Free Community College Proposal Gets Thumbs-Up — at Least on Facebook

President Obama chose a 9,700-student community college in Tennessee to make a dual proposal that he'll be taking to Congress in a couple of weeks: first, that students receive free community college; and second, that government help expand technical training programs by giving grants to those programs that show success.

Obama was joined at Pellissippi State Community College in Knoxville by Vice President Joe Biden as well as Jill Biden, who currently teaches as an adjunct English professor at Northern Virginia Community College.

The choice of Tennessee as the site for the announcements wasn't coincidental. The state has been piloting a similar initiative, Tennessee Promise, which will formally launch statewide in fall 2015. There, that program provides "last dollar" scholarships that pay tuition and fees not already covered by other funding and can be used at any of the state's 13 community colleges or 27 colleges of applied technology. Qualified students have to maintain a 2.0 grade point average and complete eight hours of community service during each term they're enrolled.
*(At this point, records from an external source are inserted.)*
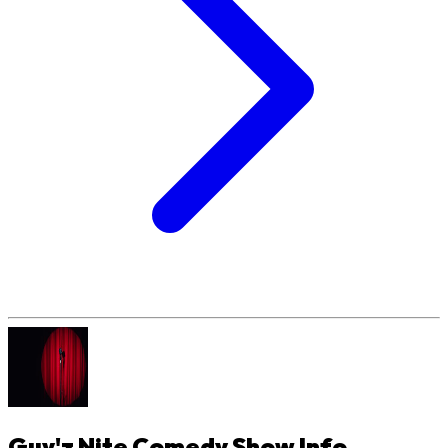
Guy'z Nite Comedy Show
Info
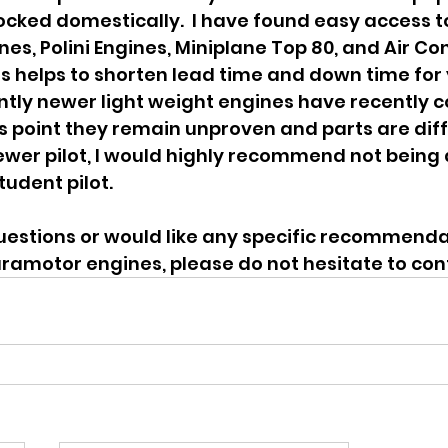
tocked domestically.  I have found easy access to
nes, Polini Engines, Miniplane Top 80, and Air Co
his helps to shorten lead time and down time for 
tly newer light weight engines have recently c
is point they remain unproven and parts are diffi
ewer pilot, I would highly recommend not being a
tudent pilot.
uestions or would like any specific recommendat
ramotor engines, please do not hesitate to con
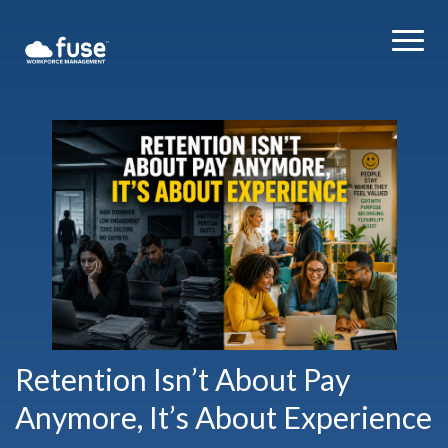
Retention Isn’t About Pay
Anymore, It’s About Experience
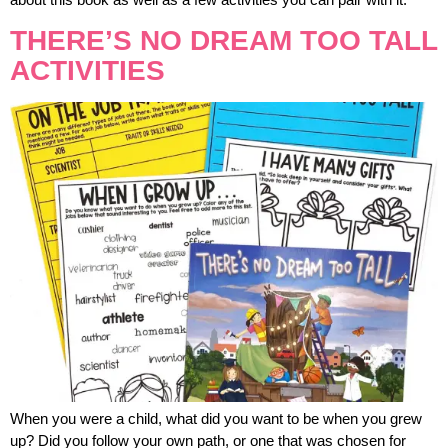
THERE’S NO DREAM TOO TALL
ACTIVITIES
When you were a child, what did you want to be when you grew
up? Did you follow your own path, or one that was chosen for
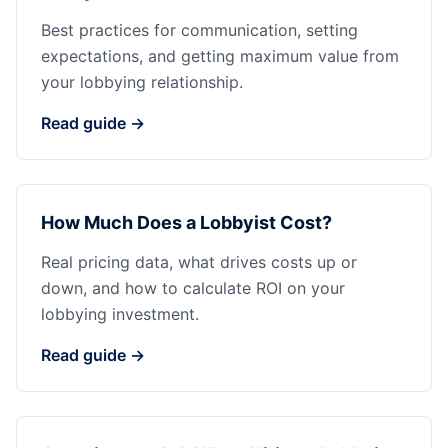
Best practices for communication, setting
expectations, and getting maximum value from
your lobbying relationship.
Read guide →
How Much Does a Lobbyist Cost?
Real pricing data, what drives costs up or
down, and how to calculate ROI on your
lobbying investment.
Read guide →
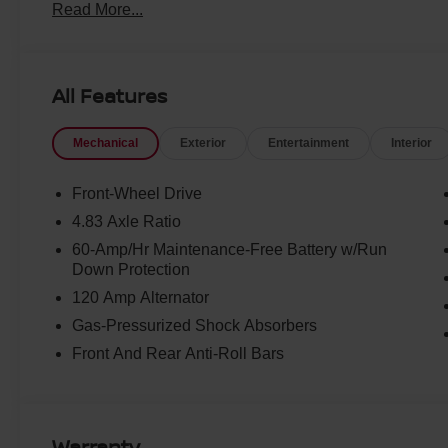
Read More...
All Features
Mechanical
Exterior
Entertainment
Interior
Front-Wheel Drive
4.83 Axle Ratio
60-Amp/Hr Maintenance-Free Battery w/Run
Down Protection
120 Amp Alternator
Gas-Pressurized Shock Absorbers
Front And Rear Anti-Roll Bars
Warranty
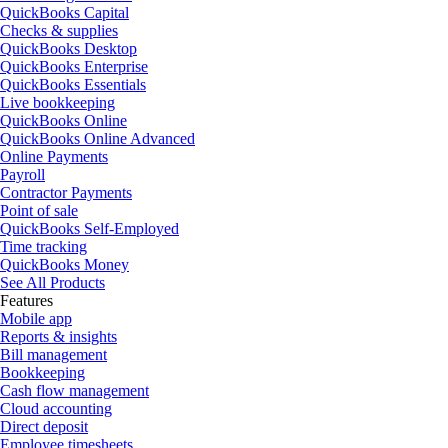
QuickBooks Capital
Checks & supplies
QuickBooks Desktop
QuickBooks Enterprise
QuickBooks Essentials
Live bookkeeping
QuickBooks Online
QuickBooks Online Advanced
Online Payments
Payroll
Contractor Payments
Point of sale
QuickBooks Self-Employed
Time tracking
QuickBooks Money
See All Products
Features
Mobile app
Reports & insights
Bill management
Bookkeeping
Cash flow management
Cloud accounting
Direct deposit
Employee timesheets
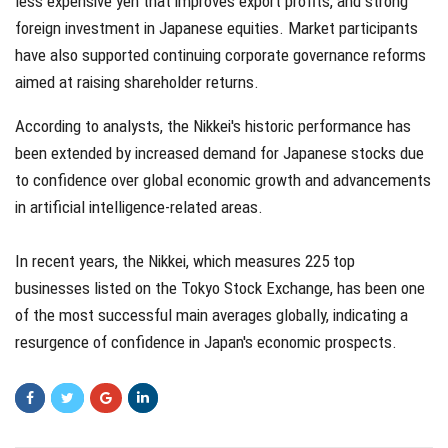
less expensive yen that improves export profits, and strong
foreign investment in Japanese equities. Market participants
have also supported continuing corporate governance reforms
aimed at raising shareholder returns.
According to analysts, the Nikkei's historic performance has
been extended by increased demand for Japanese stocks due
to confidence over global economic growth and advancements
in artificial intelligence-related areas.
In recent years, the Nikkei, which measures 225 top
businesses listed on the Tokyo Stock Exchange, has been one
of the most successful main averages globally, indicating a
resurgence of confidence in Japan's economic prospects.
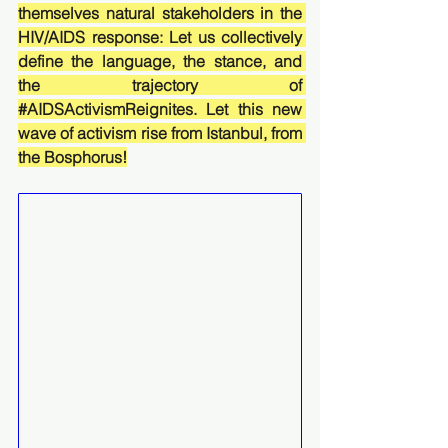
themselves natural stakeholders in the 
HIV/AIDS response: Let us collectively 
define the language, the stance, and 
the trajectory of 
#AIDSActivismReignites
. Let this new 
wave of activism rise from Istanbul, from 
the Bosphorus!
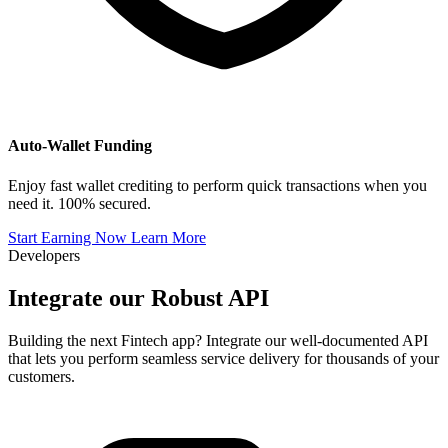
Auto-Wallet Funding
Enjoy fast wallet crediting to perform quick transactions when you
need it. 100% secured.
Start Earning Now
Learn More
Developers
Integrate our
Robust API
Building the next Fintech app? Integrate our well-documented API
that lets you perform seamless service delivery for thousands of your
customers.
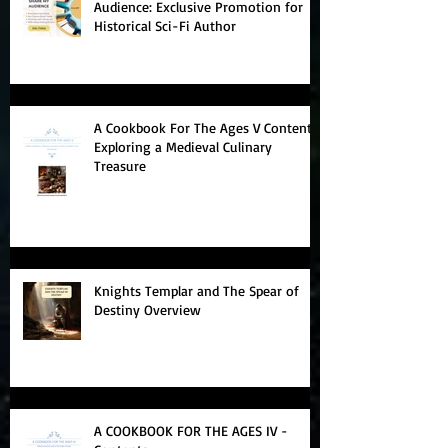
Boost Your Book Sales with Share My
Audience: Exclusive Promotion for
Historical Sci-Fi Author
A Cookbook For The Ages V Contents:
Exploring a Medieval Culinary
Treasure
Knights Templar and The Spear of
Destiny Overview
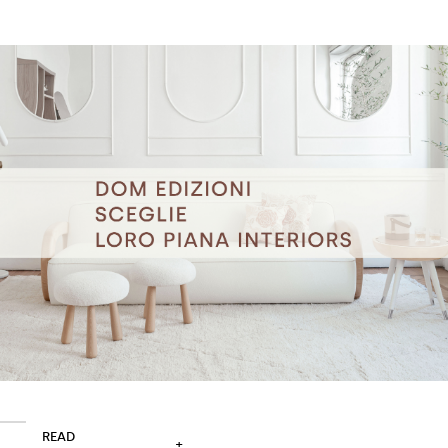
READ
+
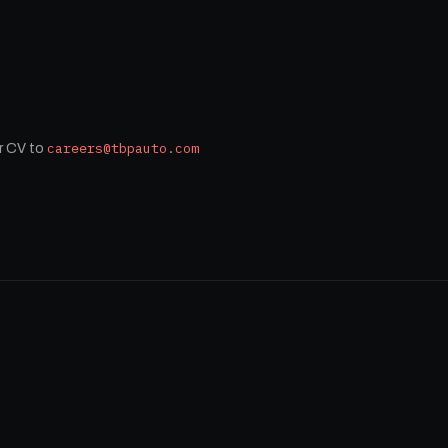
careers@tbpauto.com
r CV to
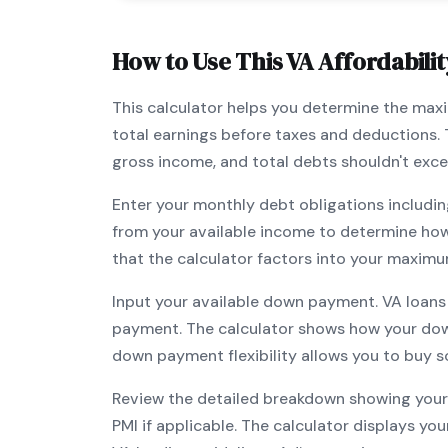
How to Use This
VA
Affordabilit
This calculator helps you determine the ma
total earnings before taxes and deductions.
gross income, and total debts shouldn't exc
Enter your monthly debt obligations includin
from your available income to determine ho
that the calculator factors into your maximu
Input your available down payment.
VA
loans
payment. The calculator shows how your do
down payment flexibility allows you to
buy s
Review the detailed breakdown showing your 
PMI if applicable. The calculator displays y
The White House idea is similar but without the volunteerism stipulation. The so-named "America's College Promise" will fund three-quarters of the average cost of community college for students who attend school at least half time, maintain a 2.5 GPA and show steady progress toward completing a program.

The colleges, for their part, will be expected to offer programs that will allow the student to transfer all credits to local four-year colleges and universities or job training with high graduation rates. Those schools must also adopt institutional reforms to improve their student outcomes.

The remaining funding is expected to come from state sources, the president said. "It’s not a free lunch. But for those willing to do the work, and for states and local communities that want to be a part of this, it can be a game-changer."

"For millions of Americans, community colleges are essential pathways to the middle class because they're local, they're flexible. They work for people who work full-time. They work for parents who have to raise kids full-time. They work for folks who have gone as far as their skills will take them and want to earn new ones, but don't have the capacity to just suddenly go study for four years and not work. Community colleges work for veterans transitioning back into civilian life. Whether you're the first in your family to go to college, or coming back to school after many years away, community colleges find a place for you. And you can get a great education," the President said in his speech. "Community colleges should be free for those willing to work for it — because in America, a quality education cannot be a privilege that is reserved for a few. I think it's a right for everybody who's willing to work for it."

According to the White House, if all 50 states chose to implement the community college proposal, it could save a full-time student roughly $3,800 in tuition each year on average and reach about nine million students.

Obama's proposed new "American Technical Training Fund" will help finance development and expansion of programs that meet several criteria: They have strong employer partnerships and offer work-based learning opportunities, provide accelerated training, and accommodate part-time work. Those programs could exist within current community colleges or other institutions. He said the program would start off by funding creation of up to 100 centers. Small grants would be applied to pilots; larger grants would be used to expand programs that have proven their effectiveness.

Initial response to the programs was positive — at least among the general public. A video on the White House Facebook page had received 300,000 "likes" in the first 24 hours.

"Free-tuition for all has the potential to alter not only postsecondary education participation rates but also postsecondary education program completion rates," said John Levin, a professor in the Graduate School of Education at the University of California, Riverside. "The Obama graduation initiative will move forward if community college students can be relieved of economic hardships."

"The President's proposal represents an immense potential investment in community colleges and in the talent needed to drive economic growth and increase social mobility across the United States," added Josh Wyner, executive director of the Aspen Institute College Excellence Program and author of the book, What Excellent Community Colleges Do: Preparing All Students for Success. "At the same time, the proposal makes clear that states, community colleges and students themselves must do their part to ensure that the unprecedented access this proposal offers is not hollow — that the 9 million students who stand to benefit from free community college actually learn, graduate and attain the jobs and further education to which they aspire."

However, not everybody was favorable. Several public statements suggested that the program would turn into a government boondoggle rewarding a group of institutions that overall show poor outcomes.

"The completion data for community colleges simply don't justify the estimated $34 billion price tag of this initiative," noted Neal McCluskey, associate director for the think tank Cato Institute's Center for Educational Freedom.

"The President's plan is rooted in noble intentions. He wants to get more high-achieving students to take advantage of community colleges, a relatively cheap educational option, in order to bolster our workforce. It is certainly true that college-educated students do better than their non-college-educated peers," stated Judah Bellin, higher education researcher for nonprofit think tank Manhattan Institute for Policy Research, in a statement. "However, making community college free for these students will likely have little to no impact on their success. Compared to every higher-education sector, community colleges exhibit the lowest graduation rates. Furthermore, only about 20 percent of community college students actually transfer to four-year institutions. It's not clear how simply making it easier for more students to attend these schools will improve outcomes."

Obama will formally make the proposals to Congress on January 20 as part of his annual State of the Union address.